I have learned a great deal about how to navigate through the desktop to find images that I have downloaded from the internet. I can see that images and graphics vary greatly in the way they are formatted on the computer and that many different types of image formats exist. The same image can be converted to different file types, and this often changes the file size and the picture quality. Picasa seems to be a great program for organizing images, and I love that it is set up to automatically post any of your images to your blog. This program brings all of your image files to one location while maintaining your original organization of these files. This is fantastic because it turns an otherwise long and tedious process into a couple of clicks.

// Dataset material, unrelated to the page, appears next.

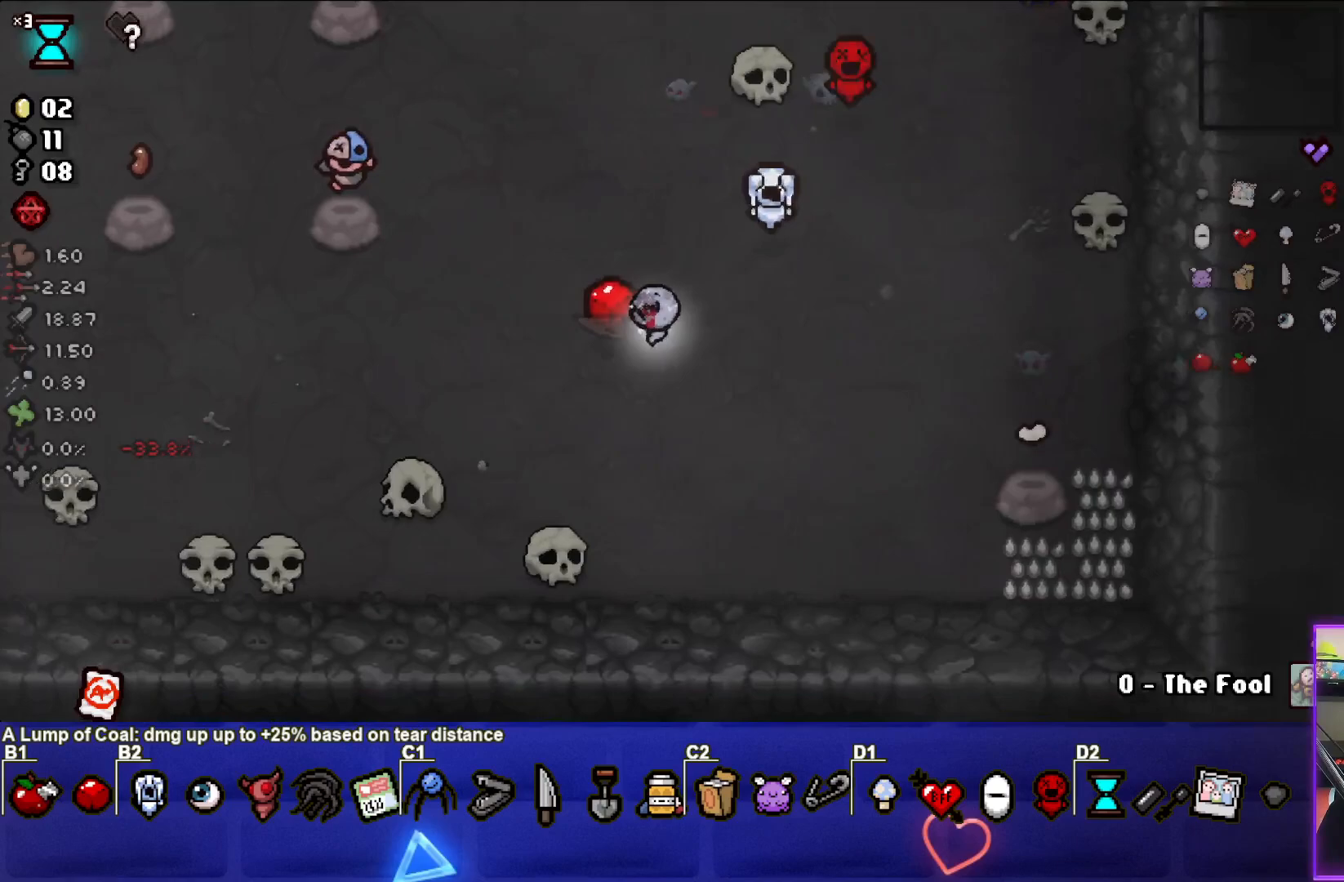
{"buttons": [], "left_stick": "left", "right_stick": "center", "events": []}
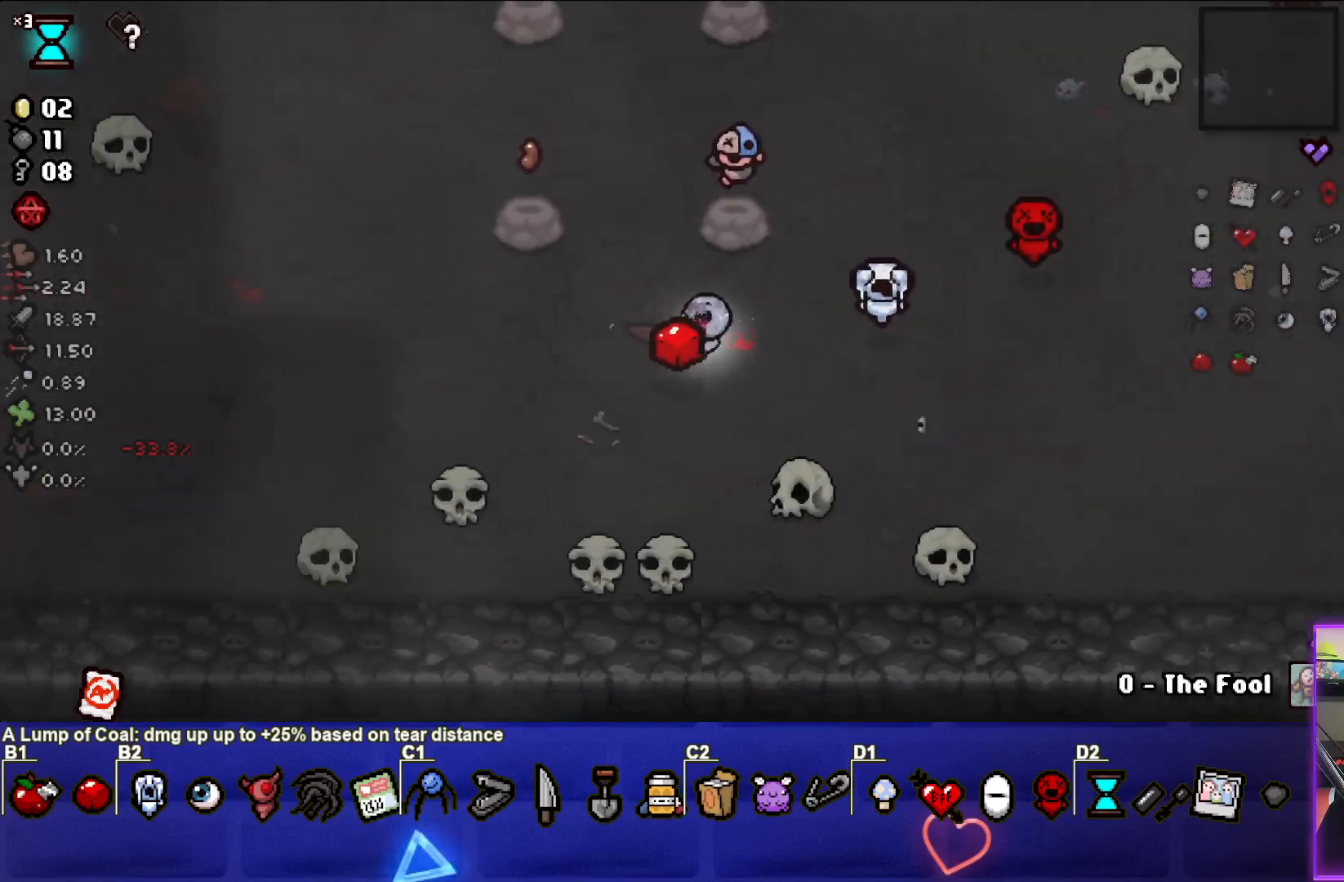
{"buttons": [], "left_stick": "left", "right_stick": "center", "events": [[167, "left_stick", "down-left"], [350, "left_stick", "left"]]}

In my sample, jpg is the most common file type. The minimum file size in my sample is 38 KB and the maximum sample is 303 KB. The average size is 124.8 KB. I looked through many images other than the five that I selected for the assignment. Most of the images I saw were jpg files. However, most of the files that I looked through were photographic. I looked at some animated images and they were all gif files. I looked at many more photographic images than animated images, so my five are a pretty good representative sample of all the images I looked at with regard to file type. Based on my five images and all the images that I considered, I would conclude that most images on the internet are jpg files. Of course, this is not a valid conclusion because I have not looked at a diverse enough sample of images. However, I might reasonably conclude that photographic images are more likely to be jpg files than animated images and that animated images are more likely to be gif files.
I took the image of Mt. Everest (originally a jpg file), opened it in paint, and changed it to a bitmap. The icon changed from the Corel Photo icon (in jpg) to a Microsoft Paint icon (in bitmap). The bitmap version had much higher quality than the jpg version. This was increasingly evident as I zoomed in on both versions. The bitmap file is also roughly ten times the size of the jpg file. Based on this and my observations of many other jpg and gif files, it seems that the file size increases with picture quality. More importantly, the file size seems to increase much more with picture quality than with picture size. The animated files were all much smaller than the photographic files. Higher quality photographic files were much larger than lower quality photographic images.
In summary, many different types of images are available online for use and storage on your desktop. Various types of files are used to provide a variety of image types and qualities for people’s various needs and conditions. File type and file size seem to be very closely related to image quality. I have learned a great deal about online graphics and imaging, but I still have a great deal to learn.